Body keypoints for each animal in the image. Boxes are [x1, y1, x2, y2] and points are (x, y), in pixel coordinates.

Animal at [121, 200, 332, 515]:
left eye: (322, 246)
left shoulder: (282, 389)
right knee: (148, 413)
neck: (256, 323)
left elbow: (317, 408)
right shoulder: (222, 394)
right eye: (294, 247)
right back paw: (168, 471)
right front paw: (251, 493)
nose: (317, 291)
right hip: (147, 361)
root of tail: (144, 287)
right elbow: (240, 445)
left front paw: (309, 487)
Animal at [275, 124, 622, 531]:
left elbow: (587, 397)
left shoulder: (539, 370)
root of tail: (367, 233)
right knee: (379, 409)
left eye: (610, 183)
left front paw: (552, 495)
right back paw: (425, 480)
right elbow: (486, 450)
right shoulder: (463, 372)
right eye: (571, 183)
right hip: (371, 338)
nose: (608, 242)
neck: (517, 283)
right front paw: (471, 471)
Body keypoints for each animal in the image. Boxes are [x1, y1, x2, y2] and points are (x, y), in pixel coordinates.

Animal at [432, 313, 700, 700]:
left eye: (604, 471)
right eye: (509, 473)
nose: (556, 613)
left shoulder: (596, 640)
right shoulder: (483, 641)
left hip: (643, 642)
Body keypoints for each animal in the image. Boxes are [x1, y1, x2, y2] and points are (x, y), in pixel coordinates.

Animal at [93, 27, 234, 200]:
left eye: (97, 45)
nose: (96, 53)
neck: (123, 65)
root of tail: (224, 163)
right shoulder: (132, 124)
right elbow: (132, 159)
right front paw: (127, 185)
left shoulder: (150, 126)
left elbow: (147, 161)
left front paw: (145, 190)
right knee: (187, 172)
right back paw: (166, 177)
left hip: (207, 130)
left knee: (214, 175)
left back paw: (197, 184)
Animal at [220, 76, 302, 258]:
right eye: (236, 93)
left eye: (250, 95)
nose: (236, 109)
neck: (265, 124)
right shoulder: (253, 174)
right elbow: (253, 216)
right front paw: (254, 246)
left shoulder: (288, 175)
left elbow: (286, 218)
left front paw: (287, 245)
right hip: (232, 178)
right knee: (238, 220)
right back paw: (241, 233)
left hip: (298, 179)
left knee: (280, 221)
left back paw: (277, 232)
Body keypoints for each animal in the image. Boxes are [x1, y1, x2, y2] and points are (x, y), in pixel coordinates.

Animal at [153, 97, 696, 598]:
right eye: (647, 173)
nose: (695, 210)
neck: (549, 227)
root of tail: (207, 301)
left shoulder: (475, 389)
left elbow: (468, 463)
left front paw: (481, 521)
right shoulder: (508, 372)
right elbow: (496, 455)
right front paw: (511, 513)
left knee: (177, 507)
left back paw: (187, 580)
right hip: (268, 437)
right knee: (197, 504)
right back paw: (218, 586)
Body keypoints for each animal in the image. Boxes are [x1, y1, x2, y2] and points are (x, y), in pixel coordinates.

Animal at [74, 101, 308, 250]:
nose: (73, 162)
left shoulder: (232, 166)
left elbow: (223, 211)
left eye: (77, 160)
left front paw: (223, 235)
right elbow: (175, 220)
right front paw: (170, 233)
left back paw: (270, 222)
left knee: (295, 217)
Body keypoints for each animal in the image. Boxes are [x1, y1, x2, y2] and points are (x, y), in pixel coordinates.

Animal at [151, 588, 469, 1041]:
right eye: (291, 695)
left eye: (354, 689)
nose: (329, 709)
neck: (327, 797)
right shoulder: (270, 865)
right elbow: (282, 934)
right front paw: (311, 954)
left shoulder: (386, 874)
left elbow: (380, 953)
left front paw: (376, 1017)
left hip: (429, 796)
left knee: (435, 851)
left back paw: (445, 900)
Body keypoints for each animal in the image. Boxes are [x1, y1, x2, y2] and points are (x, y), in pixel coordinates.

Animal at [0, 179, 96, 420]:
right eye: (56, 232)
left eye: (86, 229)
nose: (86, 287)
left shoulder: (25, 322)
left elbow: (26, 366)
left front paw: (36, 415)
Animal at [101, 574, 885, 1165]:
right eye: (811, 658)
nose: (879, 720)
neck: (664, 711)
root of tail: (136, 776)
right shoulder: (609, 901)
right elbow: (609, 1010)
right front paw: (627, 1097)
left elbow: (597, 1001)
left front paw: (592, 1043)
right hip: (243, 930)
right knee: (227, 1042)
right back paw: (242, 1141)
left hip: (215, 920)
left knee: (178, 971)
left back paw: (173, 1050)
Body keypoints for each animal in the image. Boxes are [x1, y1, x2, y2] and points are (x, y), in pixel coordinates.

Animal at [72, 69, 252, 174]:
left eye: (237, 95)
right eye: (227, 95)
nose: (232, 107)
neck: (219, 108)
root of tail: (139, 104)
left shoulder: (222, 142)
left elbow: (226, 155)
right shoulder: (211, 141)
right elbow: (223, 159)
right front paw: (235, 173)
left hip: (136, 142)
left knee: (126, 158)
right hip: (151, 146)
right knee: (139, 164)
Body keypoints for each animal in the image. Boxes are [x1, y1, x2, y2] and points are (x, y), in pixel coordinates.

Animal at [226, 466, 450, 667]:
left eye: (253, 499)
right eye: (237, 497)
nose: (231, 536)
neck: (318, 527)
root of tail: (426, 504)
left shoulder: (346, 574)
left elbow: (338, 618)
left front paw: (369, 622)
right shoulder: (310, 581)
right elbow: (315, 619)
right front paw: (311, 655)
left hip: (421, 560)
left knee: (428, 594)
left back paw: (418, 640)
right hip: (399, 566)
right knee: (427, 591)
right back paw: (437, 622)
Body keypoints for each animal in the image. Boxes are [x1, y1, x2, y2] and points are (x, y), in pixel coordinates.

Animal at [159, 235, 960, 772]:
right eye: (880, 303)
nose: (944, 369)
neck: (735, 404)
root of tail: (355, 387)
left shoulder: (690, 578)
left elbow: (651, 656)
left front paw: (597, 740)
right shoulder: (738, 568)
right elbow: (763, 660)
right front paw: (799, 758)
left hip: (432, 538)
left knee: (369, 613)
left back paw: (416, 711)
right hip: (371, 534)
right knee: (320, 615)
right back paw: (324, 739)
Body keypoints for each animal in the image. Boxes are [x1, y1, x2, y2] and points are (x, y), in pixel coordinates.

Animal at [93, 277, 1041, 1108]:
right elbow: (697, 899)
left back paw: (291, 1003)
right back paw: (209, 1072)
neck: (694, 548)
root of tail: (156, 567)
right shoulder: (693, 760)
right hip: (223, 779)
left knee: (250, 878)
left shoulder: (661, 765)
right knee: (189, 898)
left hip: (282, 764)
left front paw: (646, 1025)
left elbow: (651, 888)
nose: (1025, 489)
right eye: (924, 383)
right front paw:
+ + + + +
What you return should be the lines from the start of the data through the line with "neck: (517, 283)", quoted exactly and nothing more.

Reply:
Body keypoints for each animal in the image. Boxes are [x1, y1, x2, y2] and points are (x, y), in pixel coordinates.

Animal at [121, 200, 332, 515]:
left eye: (322, 246)
left shoulder: (282, 389)
right knee: (148, 413)
neck: (256, 323)
left elbow: (317, 408)
right shoulder: (222, 394)
right eye: (294, 247)
right back paw: (168, 471)
right front paw: (251, 493)
nose: (317, 291)
right hip: (147, 361)
root of tail: (144, 287)
right elbow: (240, 445)
left front paw: (309, 487)
Animal at [275, 124, 622, 531]:
left elbow: (587, 397)
left shoulder: (539, 370)
root of tail: (367, 233)
right knee: (379, 409)
left eye: (610, 183)
left front paw: (552, 495)
right back paw: (425, 480)
right elbow: (486, 450)
right shoulder: (463, 372)
right eye: (571, 183)
right hip: (371, 338)
nose: (608, 242)
neck: (517, 283)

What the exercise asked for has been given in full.